What about distributions of capital?
Where it gets confusing is that a Trust doesn’t have to distribute income to be able to provide for the beneficiaries. The Trustees can distribute capital, from trustee income accumulated in previous years, or they can distribute capital gains made from selling Trust property. They can also provide Trust property to a beneficiary for less than market value.
In most situations, these ways of providing for beneficiaries are not taxable (unlike the distribution of income, as stated earlier). That will be the case for a normal Trust settled by a New Zealand resident (known as a complying trust).
Different tax rules apply for foreign or non-complying trusts.
NZ Foreign trust
A Foreign Trust is a trust with which does not have a New Zealand resident settlor, but has a New Zealand resident trustee. It may have income sourced in New Zealand, and may have New Zealand resident beneficiaries.
Currently a distribution by a Foreign Trust to a New Zealand resident beneficiary, including a capital distribution or the supply of property or services at under value, will be taxable at the beneficiary’s tax rate.
However a non-New Zealand resident beneficiary receiving a taxable distribution from a Foreign Trust will only be liable for income tax on income sourced in New Zealand.
Non-complying trust
A Non-Complying Trust is any Trust that is neither a Complying Trust or a Foreign Trust at the time it makes a distribution. Basically, any income or capital distribution made will be taxed at 45%.
So its quite important, for example, if a New Zealander has formed a Trust then gone overseas to live (at which point their previously complying trust becomes a non-complying trust), that when they return to New Zealand they elect to make their trust complying again.
Other types of tax
As a separate legal entity, a Trust will also need to consider other types of tax in the same way as you or I would.
So if, for example, the Trust is conducting a business it will generally need to be GST-registered; and if it is hiring staff it will need to pay PAYE.
Trust buying property
If a Trust is buying property, the trustees will need to be aware of their obligations under the “Bright Line” test whereby the gain on any sale of property (other than the “main home”) within five years of acquisition will be subject to income tax.
Tax losses
The Trustees will also need to understand how tax losses work.
Essentially, if a Trust owns property or a business where the expenses and taxable deductions (such as depreciation and interest) exceed the income, the Trust will have no tax to pay because it has made a tax loss. This tax loss can be offset against any future tax liability in future years.
Trustees are personally liable for any unpaid taxes owed by a Trust.
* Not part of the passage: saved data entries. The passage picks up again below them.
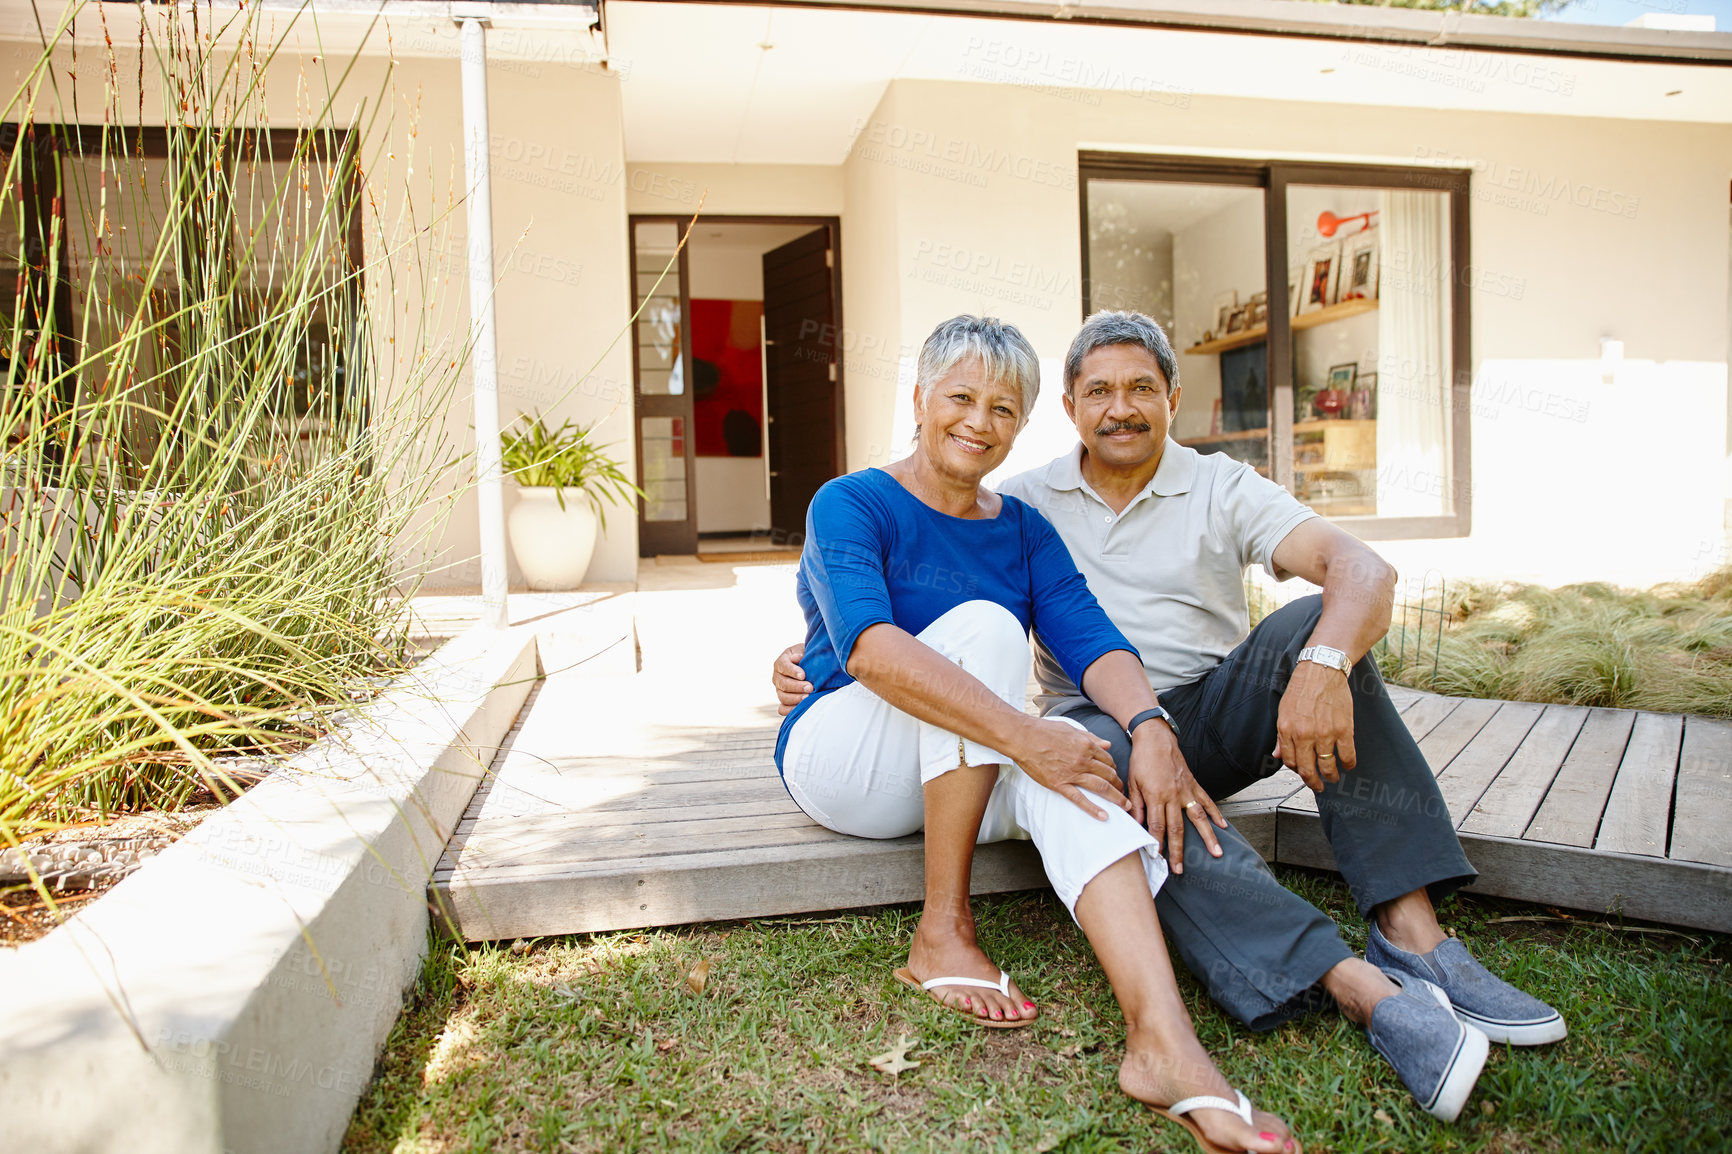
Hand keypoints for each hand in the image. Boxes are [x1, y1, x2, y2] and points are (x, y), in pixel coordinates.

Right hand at [772, 643, 808, 716]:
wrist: (809, 666)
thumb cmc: (807, 657)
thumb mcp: (804, 650)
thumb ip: (800, 652)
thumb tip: (797, 657)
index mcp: (781, 663)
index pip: (783, 666)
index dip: (792, 671)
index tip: (803, 675)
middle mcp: (777, 677)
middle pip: (783, 684)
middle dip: (797, 686)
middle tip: (810, 687)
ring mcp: (779, 690)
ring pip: (782, 697)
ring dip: (795, 699)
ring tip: (807, 698)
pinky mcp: (784, 700)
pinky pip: (782, 709)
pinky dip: (789, 710)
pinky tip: (800, 708)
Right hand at [1011, 717, 1129, 821]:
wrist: (1022, 737)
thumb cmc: (1044, 730)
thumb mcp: (1071, 729)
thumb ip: (1091, 737)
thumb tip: (1107, 745)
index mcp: (1086, 745)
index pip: (1108, 760)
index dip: (1114, 769)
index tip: (1115, 775)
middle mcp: (1083, 760)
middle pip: (1109, 775)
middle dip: (1119, 784)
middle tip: (1123, 792)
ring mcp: (1072, 773)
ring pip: (1100, 787)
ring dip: (1115, 797)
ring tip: (1124, 806)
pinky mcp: (1059, 784)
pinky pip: (1079, 799)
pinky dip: (1093, 809)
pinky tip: (1104, 816)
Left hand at [1126, 722, 1223, 872]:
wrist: (1155, 738)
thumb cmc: (1141, 760)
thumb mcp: (1132, 782)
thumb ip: (1135, 804)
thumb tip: (1135, 825)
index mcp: (1155, 795)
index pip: (1157, 825)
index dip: (1157, 843)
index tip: (1158, 858)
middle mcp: (1173, 795)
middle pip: (1177, 828)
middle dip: (1178, 850)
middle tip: (1180, 869)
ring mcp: (1186, 790)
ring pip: (1198, 818)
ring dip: (1207, 837)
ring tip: (1216, 853)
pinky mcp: (1193, 784)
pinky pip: (1206, 801)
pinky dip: (1215, 814)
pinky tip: (1222, 826)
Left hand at [1273, 660, 1357, 790]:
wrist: (1322, 670)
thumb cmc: (1302, 689)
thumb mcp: (1284, 711)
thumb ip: (1281, 736)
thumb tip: (1278, 757)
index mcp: (1287, 730)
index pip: (1291, 762)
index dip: (1298, 771)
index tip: (1304, 773)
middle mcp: (1304, 734)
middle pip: (1308, 770)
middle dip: (1313, 783)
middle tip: (1318, 786)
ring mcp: (1325, 733)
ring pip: (1328, 766)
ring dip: (1331, 776)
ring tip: (1333, 777)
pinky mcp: (1344, 729)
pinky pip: (1347, 756)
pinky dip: (1349, 764)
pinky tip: (1348, 765)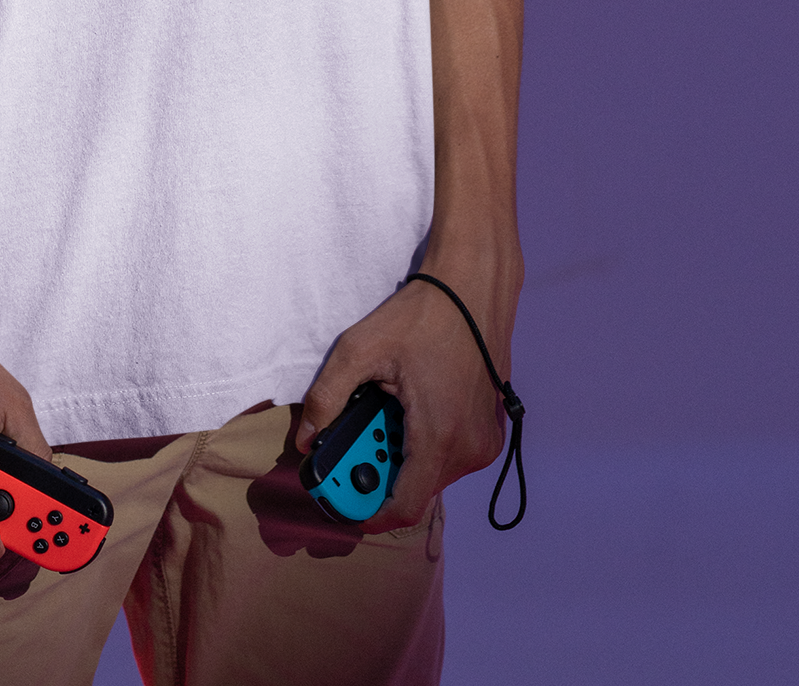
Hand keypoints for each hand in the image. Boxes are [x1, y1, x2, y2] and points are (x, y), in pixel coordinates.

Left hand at [295, 272, 513, 528]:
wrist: (474, 286)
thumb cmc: (422, 314)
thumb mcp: (361, 349)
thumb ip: (328, 398)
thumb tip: (308, 439)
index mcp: (439, 438)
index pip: (401, 509)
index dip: (364, 511)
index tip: (336, 496)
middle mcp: (470, 451)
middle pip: (412, 488)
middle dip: (376, 468)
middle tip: (355, 431)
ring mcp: (485, 442)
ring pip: (430, 472)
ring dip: (399, 453)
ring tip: (384, 407)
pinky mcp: (491, 430)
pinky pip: (449, 454)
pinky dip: (423, 442)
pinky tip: (410, 404)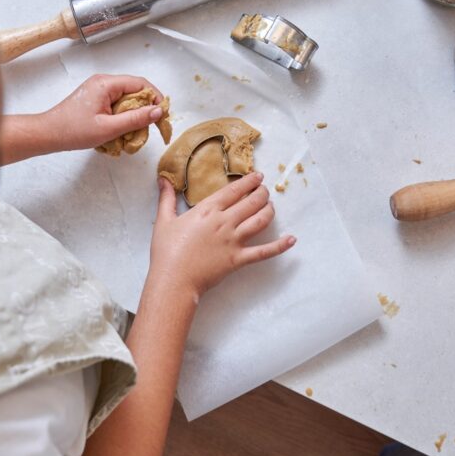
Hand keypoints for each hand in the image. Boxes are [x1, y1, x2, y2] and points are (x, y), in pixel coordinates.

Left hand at [43, 74, 164, 151]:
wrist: (48, 134)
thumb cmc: (73, 131)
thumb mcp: (108, 128)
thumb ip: (135, 119)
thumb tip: (158, 111)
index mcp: (106, 83)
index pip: (141, 84)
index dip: (155, 98)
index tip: (161, 115)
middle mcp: (103, 82)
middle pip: (134, 90)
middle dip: (144, 108)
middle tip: (149, 127)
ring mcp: (98, 90)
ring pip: (126, 99)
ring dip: (133, 115)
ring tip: (133, 132)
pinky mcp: (95, 99)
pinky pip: (117, 104)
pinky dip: (122, 116)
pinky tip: (120, 131)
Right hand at [148, 173, 295, 302]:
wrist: (174, 279)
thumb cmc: (166, 251)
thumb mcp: (164, 220)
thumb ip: (167, 198)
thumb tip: (163, 179)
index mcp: (207, 210)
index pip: (234, 190)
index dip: (249, 181)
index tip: (258, 176)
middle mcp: (224, 222)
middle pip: (251, 202)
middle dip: (262, 193)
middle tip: (265, 189)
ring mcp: (234, 240)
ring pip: (260, 220)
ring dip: (269, 210)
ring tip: (271, 206)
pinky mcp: (239, 259)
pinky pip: (264, 252)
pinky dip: (280, 246)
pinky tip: (291, 240)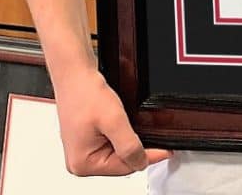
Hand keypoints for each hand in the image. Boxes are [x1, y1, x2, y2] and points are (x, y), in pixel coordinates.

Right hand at [52, 66, 170, 175]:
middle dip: (138, 150)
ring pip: (117, 152)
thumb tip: (141, 162)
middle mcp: (79, 160)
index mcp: (83, 163)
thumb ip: (129, 145)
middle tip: (157, 138)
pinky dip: (122, 135)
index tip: (167, 151)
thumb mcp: (114, 120)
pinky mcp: (86, 137)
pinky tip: (127, 125)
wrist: (75, 72)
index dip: (148, 157)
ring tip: (140, 128)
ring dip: (130, 142)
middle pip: (120, 163)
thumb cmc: (85, 93)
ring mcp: (82, 149)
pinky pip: (111, 142)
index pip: (124, 168)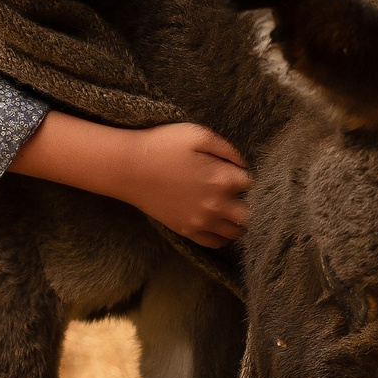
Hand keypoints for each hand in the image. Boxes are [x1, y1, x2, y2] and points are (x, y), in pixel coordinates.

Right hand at [123, 124, 249, 246]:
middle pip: (248, 213)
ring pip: (236, 232)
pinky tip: (218, 224)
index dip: (241, 175)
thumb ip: (227, 148)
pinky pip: (216, 243)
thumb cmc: (162, 145)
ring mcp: (202, 221)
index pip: (249, 182)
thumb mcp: (198, 134)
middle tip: (233, 193)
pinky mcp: (187, 230)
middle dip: (245, 202)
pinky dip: (223, 236)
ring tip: (229, 209)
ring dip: (237, 221)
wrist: (128, 168)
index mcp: (223, 178)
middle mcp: (217, 204)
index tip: (230, 170)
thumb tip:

So financial statements and tax returns should be completed annually.
What if you are an “Independent Trustee”?
Some housekeeping matters for independent trustees in particular.
It is essential for Trustees to understand the Trust Deed and the Trust’s business, and have a separate bank account for it (into which all trust income should be paid (and out of which all trust expenses should be paid).
Trustees should also meet once a year (more often if the Trust is actively engaged in a business), and all trust decisions should be recorded by Resolution.